Page 48
“Damn good question, Ivan,” Cohen said, “one that never occurred to me. Where do you think it is?”
“When one has a fortune that won’t fit in one’s hip pocket, one puts it in the bank. It’s in a bank somewhere.”
“Somewhere in Europe,” Cohen said, nodding in agreement. “The first place that comes to mind is Switzerland. But the last I heard, we had a hundred FBI agents—probably more—in Switzerland looking for Nazi money. So where else?”
“Father McGrath,” Serov said. “Would you please tell us all you can about Pope Pius XII?”
“Seriously?”
“Quite seriously.”
“Okay. So, Eugenio Maria Giuseppe Pacelli became Pius XII in March of 1939. Prior to that, he was papal nuncio to Germany and later cardinal secretary of state. You want more?”
“What would you say, Father,” Serov asked, “was the cardinal secretary’s most significant diplomatic achievement?”
“Oh, I see where you’re going,” McGrath said.
“I think I do, too,” Cohen said. “And it never entered my goddamn mind!”
Cronley thought, And stupid Super Spook has no idea what the hell they’re even talking about.
“I believe you’re talking about the Reichskonkordat?” McGrath said.
“Yes, I am,” Serov said. “Tell us about it.”
“The Pope made a deal with the Nazis,” Cohen furnished. “They agreed to leave the Catholic Church alone and the Pope stopped criticizing the Nazis.”
“There was a good deal more to the Reichskonkordat than that, wasn’t there, Father?” Serov said.
“The Vatican State,” McGrath replied. “I don’t know the details, but Mussolini went along.”
“Yes, he did,” Cohen said. “He declared the less than a half square kilometer of the Vatican an independent country free of Italy.”
“With all the same sovereign rights as the Soviet Union,” Serov added, “and the United States of America, and every other independent country. Correct?”
“When Mark Clarke’s Fifth Army took Rome,” Cohen said, “they were under strict orders not to enter the Vatican. And as soon as Hotshot Billy landed Clarke next to the Colosseum—”
“Our Hotshot Billy?” Cronley interrupted.
“I know of only one Lieutenant Colonel William Wilson,” Cohen replied. “That Hotshot Billy. Before being General White’s aviation officer, when Clarke took Rome Wilson was Clarke’s twenty-one-year-old—maybe twenty-two—personal pilot. Anyway, as soon as Billy dropped Clarke off next to the Colosseum, he flew back to Fifth Army headquarters, where he picked up the Fifth Army’s Catholic chaplain and transported him to Rome. The chaplain then got in a jeep and drove to the Vatican, politely asked to be admitted, and then assured the cardinal secretary of state that the Fifth Army and the United States were going to respect the sovereignty of the
Vatican.”
“I never heard any of this,” Father McGrath said. “Fascinating.”
“It gets even more interesting,” Serov said. “Can any of you students of international affairs tell me what every sovereign state has in common with its peers?”
“A national bank,” Cohen said after some consideration. “Christ! Why didn’t anyone come up with this?”

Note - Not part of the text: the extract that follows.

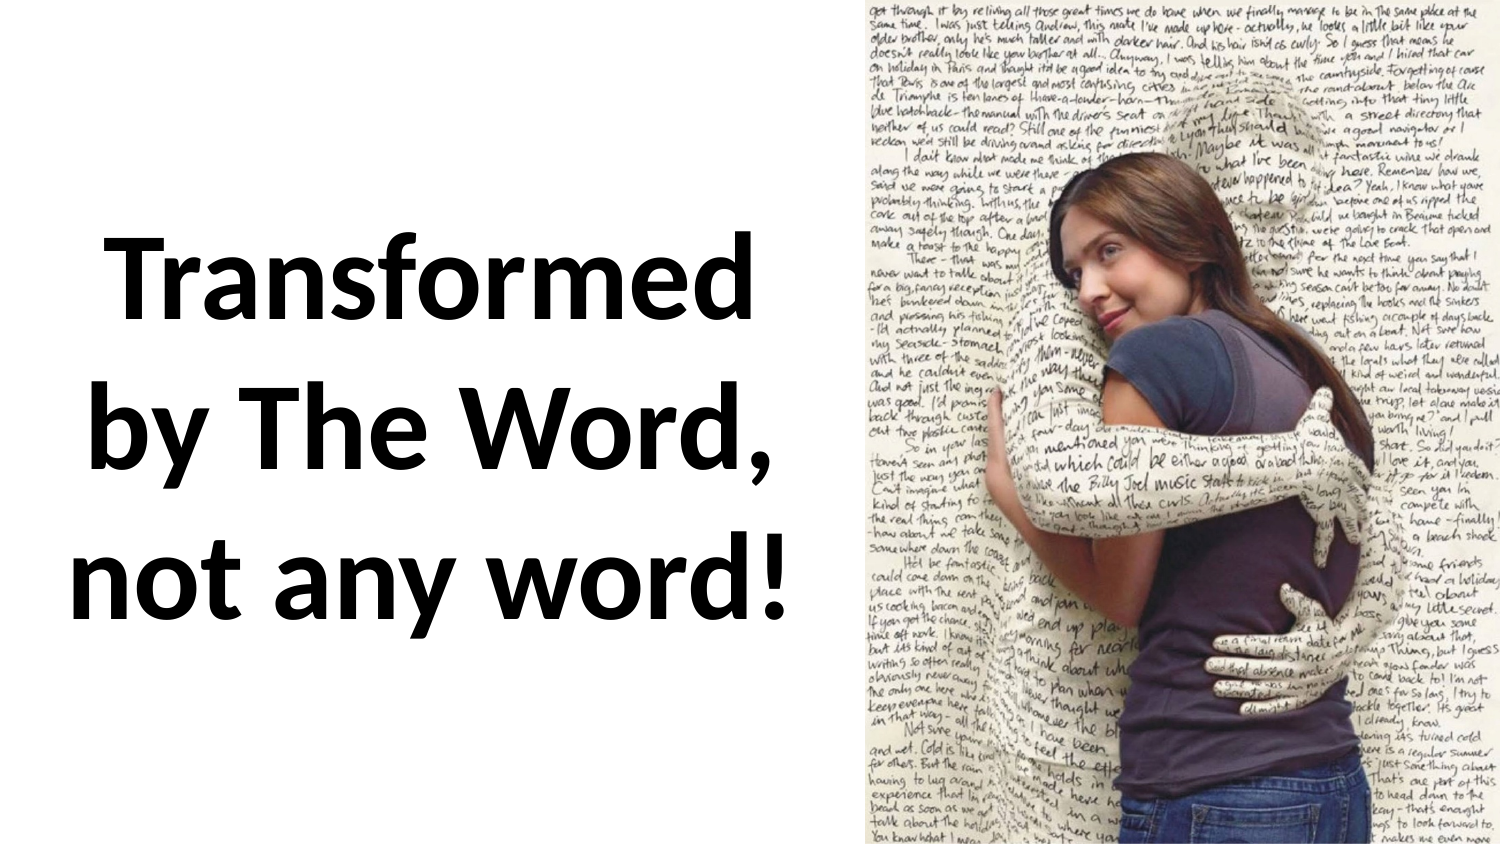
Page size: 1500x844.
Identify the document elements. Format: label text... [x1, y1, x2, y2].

picture [864, 0, 1500, 844]
text_box Transformed by The Word, not any word! [41, 187, 821, 652]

“Into which, I suggest,” Serov said, “just before the Germans departed Rome, or probably earlier, the disciples of Saint Heinrich the Divine deposited just about all of their worldly goods.”
“Why would the Pope—the Vatican—let them do that?” Ginger asked, a second before Cronley was about to ask the same question.
She’s about to be told to butt out, Cronley thought, and not politely.
She wasn’t.
“A very good question, my dear,” Serov said. “One to which I have given much thought.”